A method of manufacturing an implantable medical device (30), characterized by: providing at least one of a device housing (34) for an implantable medical device (30), said device housing (34) having a plurality of interior and exterior surfaces
(53,51); coupling an insulating material (52) to at least one of said interior surfaces (53) or said exterior surfaces (51) of said device housing (34), and positioning a component (40) including at least one of a capacitor module, a battery, a fuel cell or an electronics module, into said device housing (34), wherein said insulating material (52) on said device housing (34) is provided such that it provides an electrical and/or thermal and/or chemical insulation for said component (40).
Example #4.
A method according to example #3, further characterized by: providing a component case in said device housing said component case being adapted to have the component comprised of at least one of a capacitor module, a battery, a fuel cell and an electronics module positioned therein; and forming an insulating material on at least one of said interior surfaces or said exterior surfaces of said device housing and/or said component case such that an electrical and/or thermal and/or chemical insulation is provided for said component case and/or said component.
Example #5.
A method of according to example #2 through example #4, wherein the insulation material is formed integral with said device housing and/or said component case.
The particular embodiments and examples disclosed above are illustrative only, as the invention may be modified and practiced in different but equivalent manners apparent to those skilled in the art having the benefit of the teachings herein. For example, an alternative embodiment includes a device housing adapted to directly receive a component. In that embodiment, a component case is not necessarily required, and at least one surface of the device housing includes an insulating layer formed thereon.

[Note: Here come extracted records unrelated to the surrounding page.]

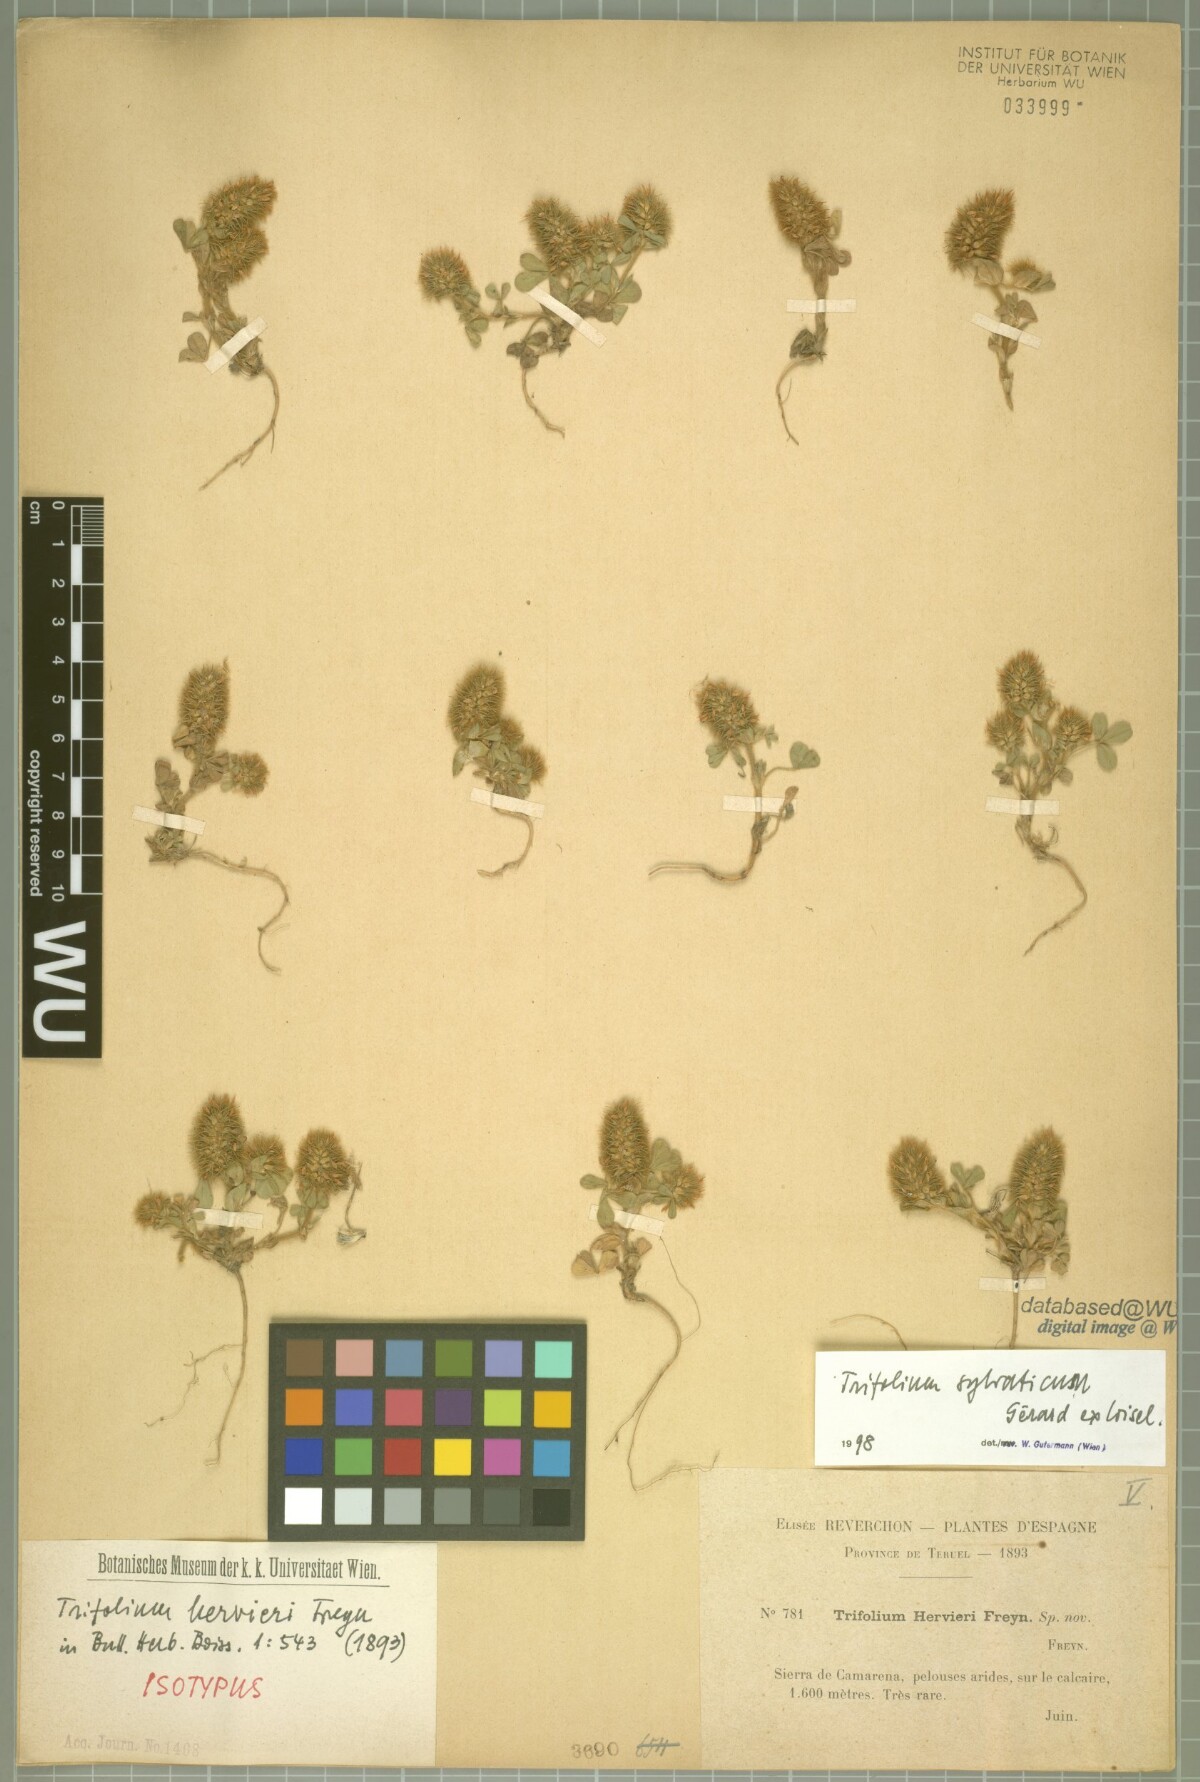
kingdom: Plantae
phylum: Tracheophyta
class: Magnoliopsida
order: Fabales
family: Fabaceae
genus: Trifolium
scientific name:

In another example, the process steps set forth above may be performed in a different order. Furthermore, no limitations are intended to the details of construction or design herein shown, other than as described in the claims below. It is therefore evident that the particular embodiments disclosed above may be altered or modified and all such variations are considered within the scope of the invention. Accordingly, the protection sought herein is as set forth in the claims below.